I will stop after each slide in this slide show.  I want my students to watch the animation and then write down how they would describe what happened using mathematical language when possible (MP3).  I plan to have one or two students share their ideas and determine a common language that can be used as a class.  

As we work, I will keep track of important vocabulary words on the board.  I leave the words posted so that students can use them during their investigation.  Words that students will want to focus on could be: horizontal shift (to the left/right), vertical shift (up/down), stretching, reflection (over the x-axis/y-axis).  

  • Slide 1: This would be described as a vertical shift.
  • Slide 2: This would be described as a horizontal shift.
  • Slide 3: This would be described as an enlargement or dilation.
  • Slide 4: This would be described as a reflection through the y-axis. of the original image.

Investigation

25 minutes

During this section of the lesson, students will use the Desmos graphing calculator to help them explore transformation of exponential functions.  The screenshot at the top of the investigation will help them to set up their calculator appropriately (NOTE: The table of values is included with the first function so that points will be plotted on the graph as a point of reference). I explain to students that they should be as thorough as possible in their explanations.  Also,  I ask students to take their time on the prediction questions.
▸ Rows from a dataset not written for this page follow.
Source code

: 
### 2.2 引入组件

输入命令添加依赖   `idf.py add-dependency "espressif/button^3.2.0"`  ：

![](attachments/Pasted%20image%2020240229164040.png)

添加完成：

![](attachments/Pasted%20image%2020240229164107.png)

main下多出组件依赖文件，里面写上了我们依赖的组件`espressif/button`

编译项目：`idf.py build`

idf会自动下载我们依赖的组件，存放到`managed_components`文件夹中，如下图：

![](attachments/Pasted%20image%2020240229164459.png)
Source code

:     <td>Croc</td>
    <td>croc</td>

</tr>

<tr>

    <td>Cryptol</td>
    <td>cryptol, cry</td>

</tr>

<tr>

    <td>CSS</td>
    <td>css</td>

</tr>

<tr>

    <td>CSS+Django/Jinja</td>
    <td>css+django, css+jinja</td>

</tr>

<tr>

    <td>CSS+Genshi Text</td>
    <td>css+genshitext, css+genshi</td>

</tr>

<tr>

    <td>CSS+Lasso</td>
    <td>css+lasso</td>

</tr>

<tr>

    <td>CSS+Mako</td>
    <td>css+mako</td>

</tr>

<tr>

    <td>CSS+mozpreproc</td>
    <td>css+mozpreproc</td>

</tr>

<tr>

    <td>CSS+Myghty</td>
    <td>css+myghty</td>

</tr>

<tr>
These questions will serve as immediate feedback.  They can predict how they think the function will look and then graph it using the Desmos calculator.  If the calculator matches their prediction it tells them that they are beginning to grasp that concept.  This metacognitive component to the lesson will help students to build more in-depth meaning around the transformation concept.

Some students may attempt to build sliders (based on previous lessons) for the values that are being varied.  This should be encouraged and can presented to the whole class once students have had a chance to complete the investigation on their own.    

Closure

5 minutes

To complete the lesson, I will write the following functions on the board:

1) f(x) = 2^x

2) g(x) = 2^(x+2) + 4

Then, I will ask my students to describe how the graph of f(x) would be related to the graph of g(x), without graphing the two functions (MP2).  

This task challenges students to visualize how the transformations would effect the original graphs.  Some students may only be able to describe one transformation or the other.  Once students have had a chance to write down their ideas have them do a think-pair-share to discuss their ideas with their partner.  After the partners have come to an agreement, they can check their answer by graphing the functions on the Desmos calculator or on a regular graphing calculator.